¿Qué tan rápido morirías si te trasladan a otro tiempo?

Digamos que te mandan a hacer un mandado al Japón de los samuráis, ¿cuánto tiempo tardarías en perder tu cabeza?

¿Supongamos que es en la Polonia justo antes de la invasión nazi? ¿Cuánto tardarías en ser fusilado?

¿Qué tal si te pongo en el paso de la horda mongol del siglo 11 o 12?

¿Cuánto tiempo conservarías tu sangre en los bosques de Transilvania viajando con Van Helsing?

Hubo momentos en la historia donde tardabas más en nacer que en morir, cuando era más difícil llegar a los 30 que sacarse una lotería que no existía.

Imaginemos…

Que te pongo en medio de Europa entre los años 1347 y 1351. Lo más probable es no duraras más de 3 días. Eso es lo que duraba en promedio la gente una vez que la Peste Negra los alcanzaba. No olvides que esa calamidad mató cerca del 60% de la población en todas las principales ciudades europeas. Según algunos estimados dejó 200 millones de muertos.

Imaginemos…

Que es el año 1666 y te pongo en Londres a comienzos de septiembre. Por ahí andaba nada menos que Isaac Newton echándole ganas a sus ideas y estudios. Lamentablemente no es probable que duraras más de cuatro días porque fue en ese momento en el que el Gran Fuego de Londres ocurrió arrasando el 80% de la ciudad.

Imaginemos…

Que viajas por el túnel del tiempo a Irlanda en 1845. ¡Qué inoportuno! Porque lo que muchos consideran la peor hambruna de los tiempos modernos se inició justo ese año. Morirse de hambre no es rápido pero los irlandeses, extremadamente debilitados por la falta de alimento, fueron presa fácil del tifus, que los mataba en 12 días.

Imaginemos…

Que vas a China en el 200 A.C. El chance de que te recluten para el gran proyecto de la Muralla China es muy grande y una vez allí los chances de muerte son aún peores.
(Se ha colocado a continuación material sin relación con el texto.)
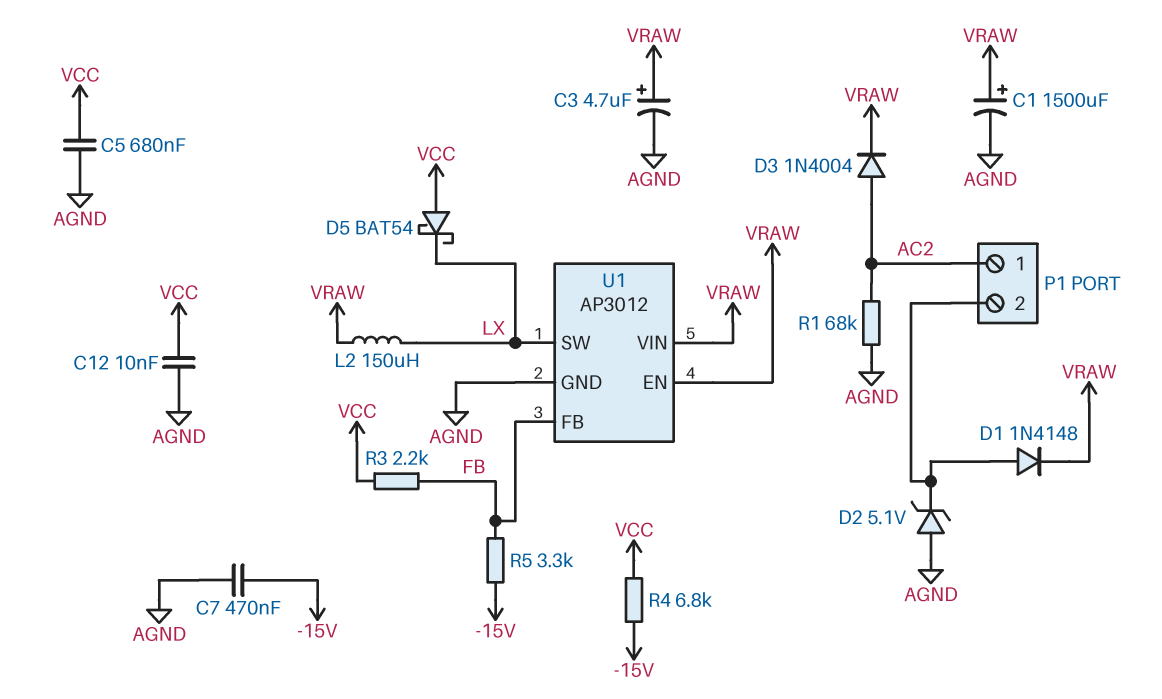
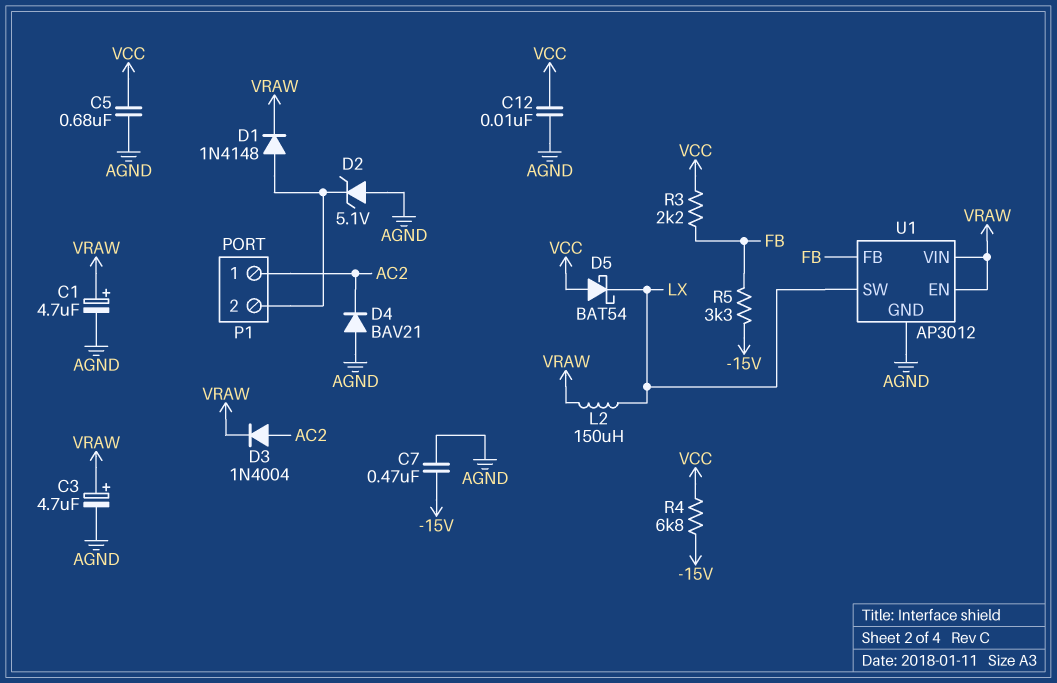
C1: 1500uF (plus VRAW, minus AGND) -> 4.7uF (plus VRAW, minus AGND)
D4: none -> diode BAV21 (A AGND, K AC2)
R1: 68k (AC2, AGND) -> none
Caerte de la muralla, morirte de hambre o que te mataran a palos. Escoge tu veneno. Más de un millón de personas fueron forzadas a trabajar en esa obra y sólo regresaron unas pocas decenas de miles.

Imaginemos…

Inglaterra, 1851. La Revolución Industrial y sus monstruosas fábricas que tragaban vidas y vomitaban humo, en donde las condiciones de seguridad y prevención eran desdeñadas como irrelevantes. Si acaso alguna vez eran traídas a colación la preocupación duraba 10 segundos. Fue el año de la epidemia de tuberculosis. De cada cuatro muertos uno era por TB, 25%. Por lo menos no era tan rápido, podías durar unos pocos meses. ¿Eso es algo, no?

Lamentablemente, hoy día, todavía hay lugares así de peligrosos. Si no estás en uno de ellos da gracias a Dios.